## Records to use:
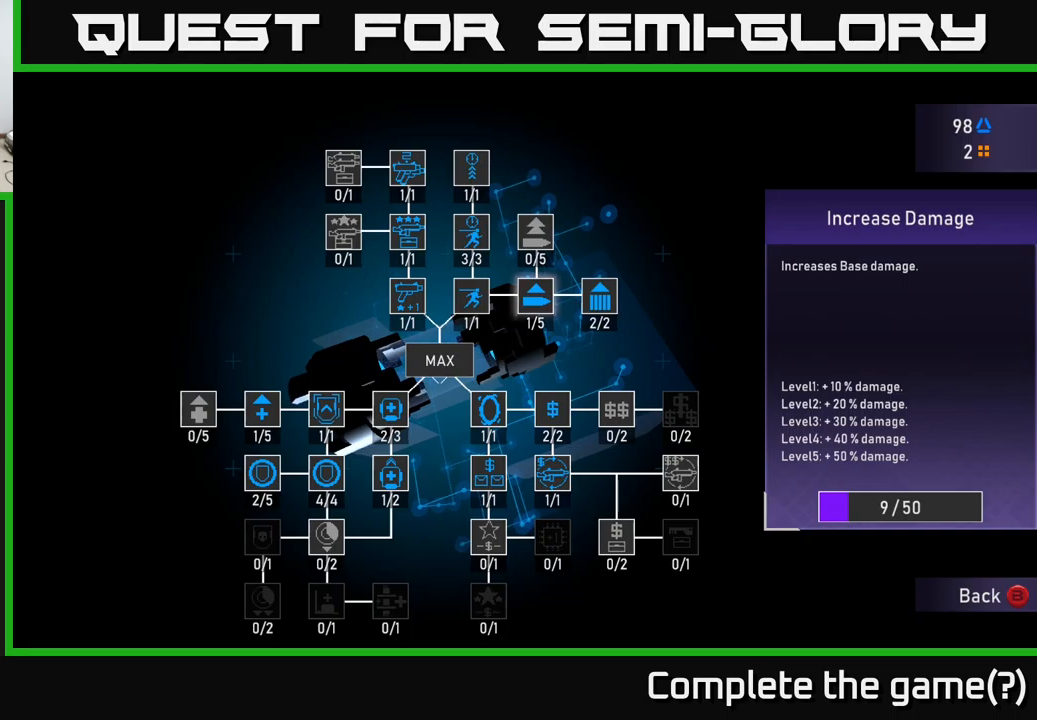
{"dt_ms": 500, "buttons": [], "left_stick": "center", "right_stick": "center", "events": [[133, "DPAD_UP", "down"], [233, "DPAD_UP", "up"]]}
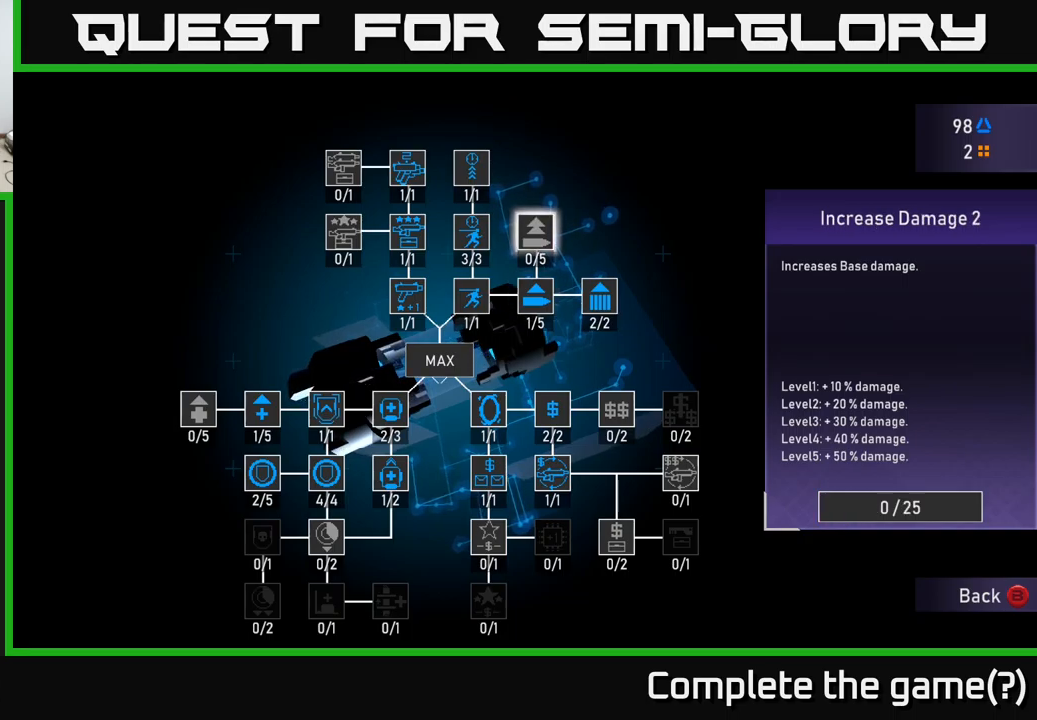
{"dt_ms": 500, "buttons": [], "left_stick": "center", "right_stick": "center", "events": []}
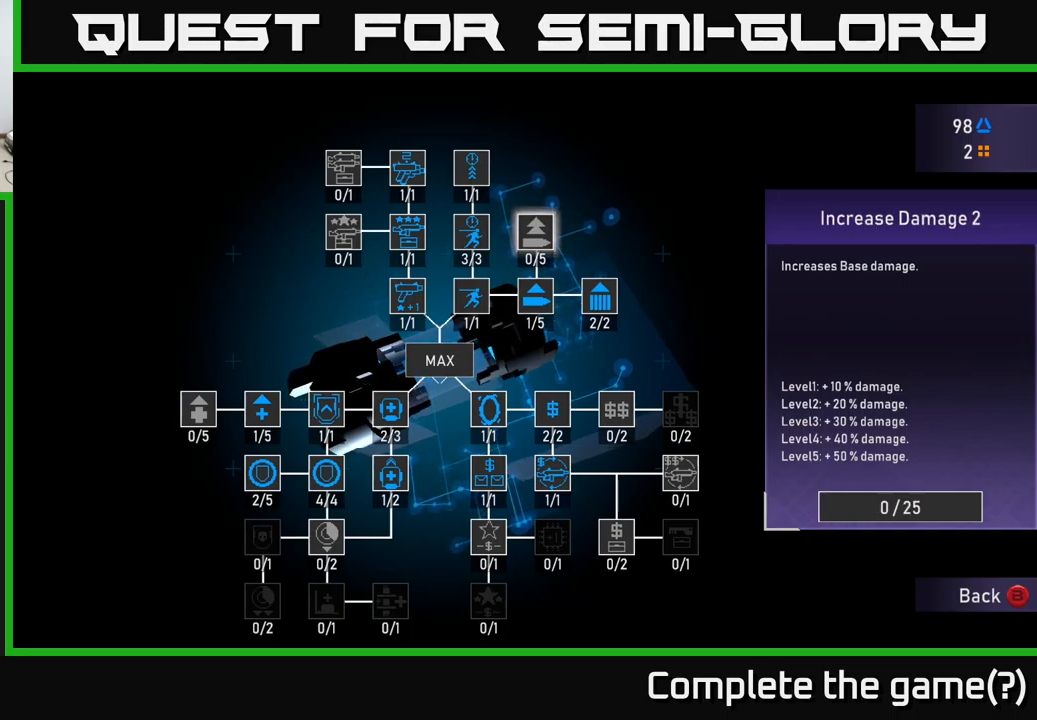
{"dt_ms": 500, "buttons": ["DPAD_DOWN"], "left_stick": "center", "right_stick": "center", "events": [[433, "DPAD_DOWN", "down"]]}
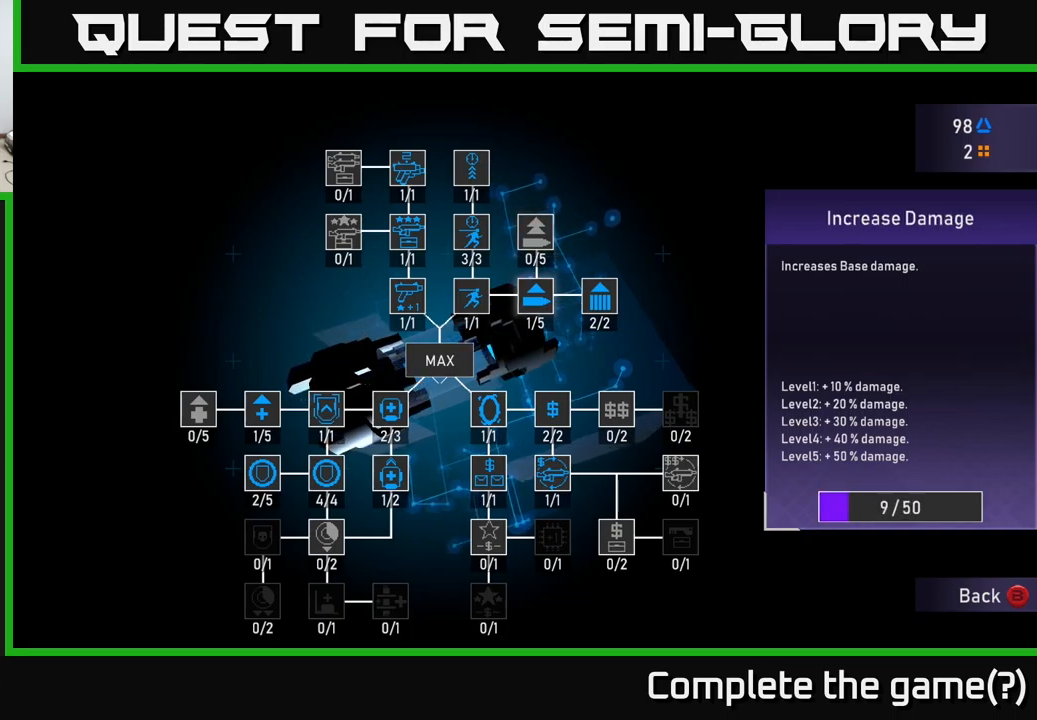
{"dt_ms": 500, "buttons": [], "left_stick": "center", "right_stick": "center", "events": [[50, "DPAD_DOWN", "up"], [183, "DPAD_UP", "down"], [266, "DPAD_UP", "up"]]}
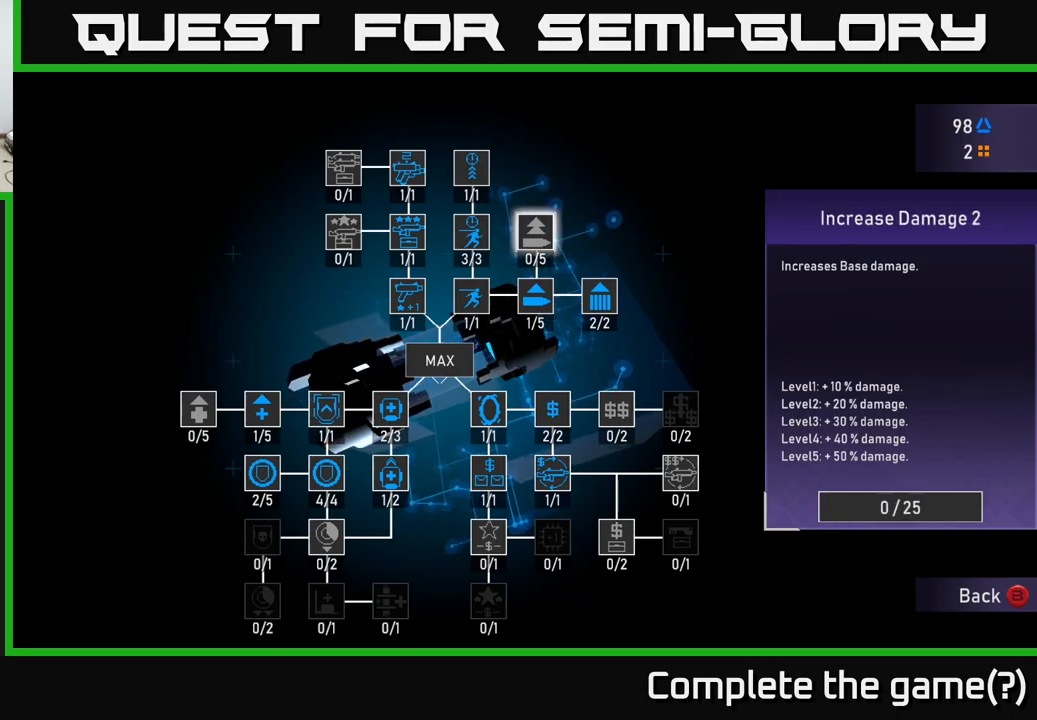
{"dt_ms": 500, "buttons": [], "left_stick": "center", "right_stick": "center", "events": []}
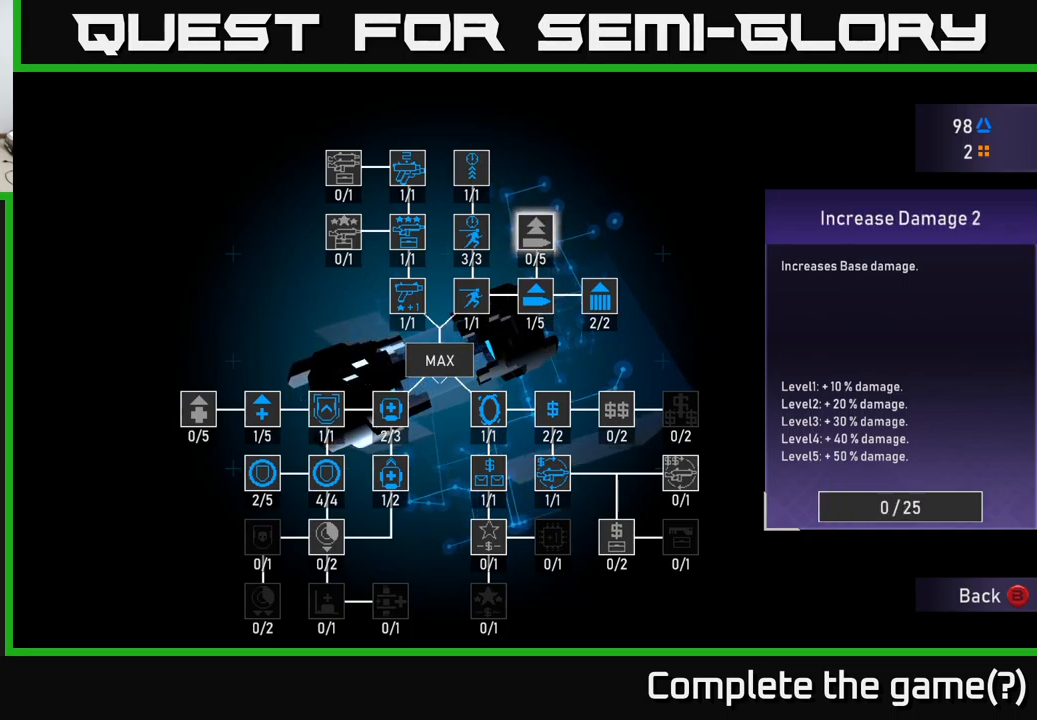
{"dt_ms": 500, "buttons": ["A"], "left_stick": "center", "right_stick": "center", "events": [[66, "A", "down"]]}
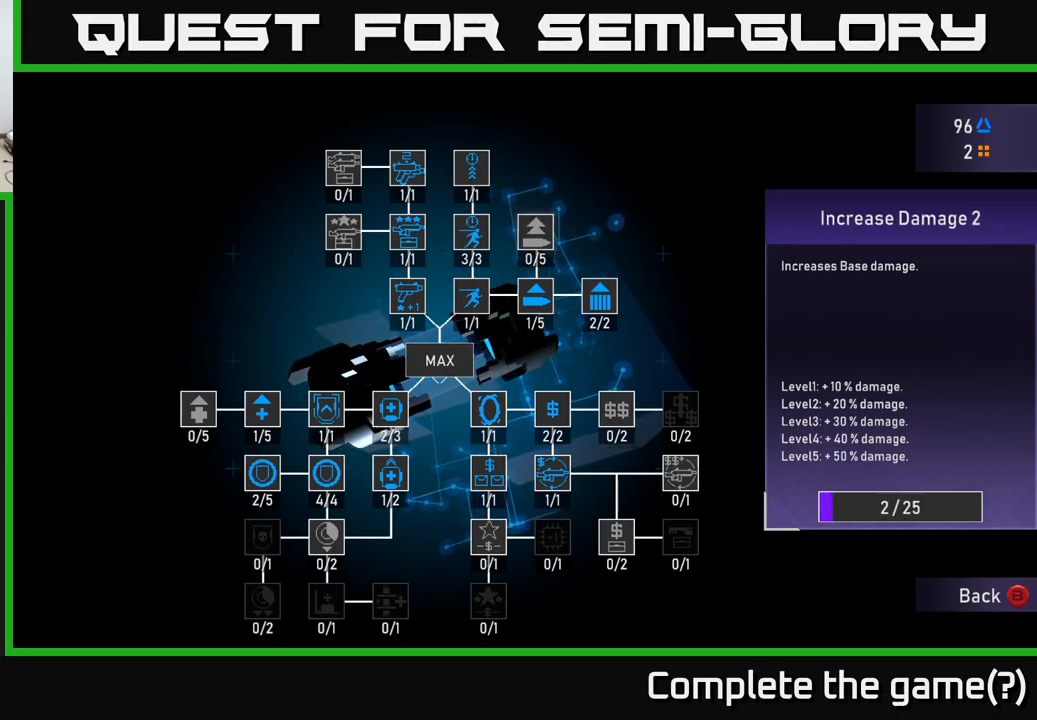
{"dt_ms": 500, "buttons": ["A"], "left_stick": "center", "right_stick": "center", "events": []}
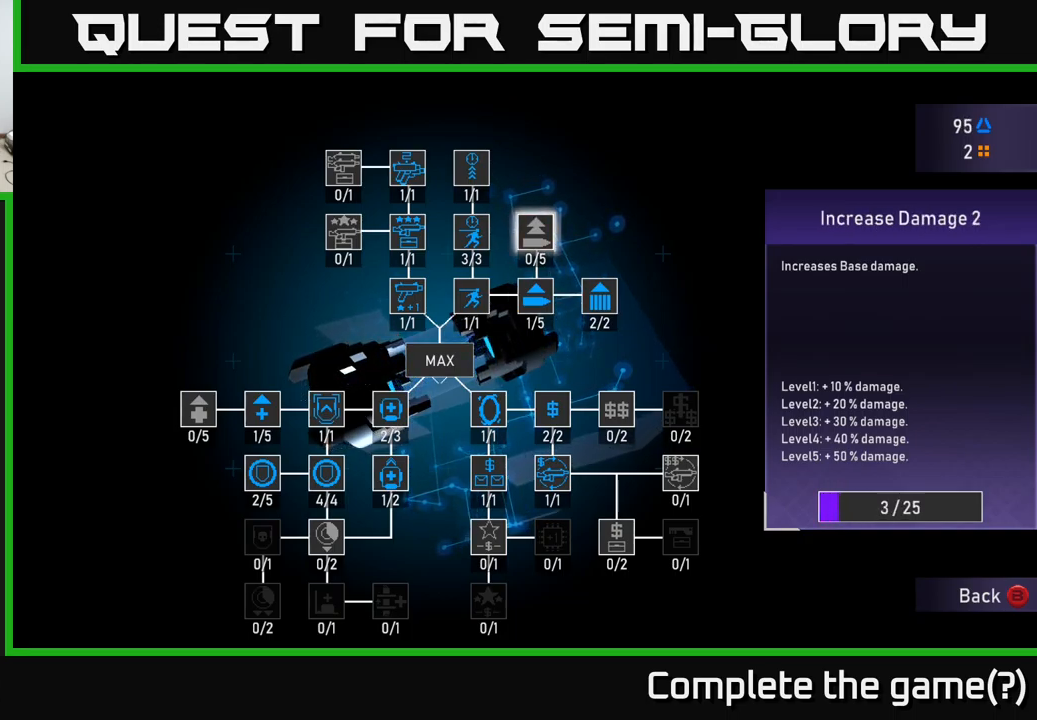
{"dt_ms": 500, "buttons": ["A"], "left_stick": "center", "right_stick": "center", "events": []}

## Required work:
Please repeat the records above word for word, and do not include the pictures.

## Answer to this task:
{"dt_ms": 500, "buttons": [], "left_stick": "center", "right_stick": "center", "events": [[133, "DPAD_UP", "down"], [233, "DPAD_UP", "up"]]}
{"dt_ms": 500, "buttons": [], "left_stick": "center", "right_stick": "center", "events": []}
{"dt_ms": 500, "buttons": ["DPAD_DOWN"], "left_stick": "center", "right_stick": "center", "events": [[433, "DPAD_DOWN", "down"]]}
{"dt_ms": 500, "buttons": [], "left_stick": "center", "right_stick": "center", "events": [[50, "DPAD_DOWN", "up"], [183, "DPAD_UP", "down"], [266, "DPAD_UP", "up"]]}
{"dt_ms": 500, "buttons": [], "left_stick": "center", "right_stick": "center", "events": []}
{"dt_ms": 500, "buttons": ["A"], "left_stick": "center", "right_stick": "center", "events": [[66, "A", "down"]]}
{"dt_ms": 500, "buttons": ["A"], "left_stick": "center", "right_stick": "center", "events": []}
{"dt_ms": 500, "buttons": ["A"], "left_stick": "center", "right_stick": "center", "events": []}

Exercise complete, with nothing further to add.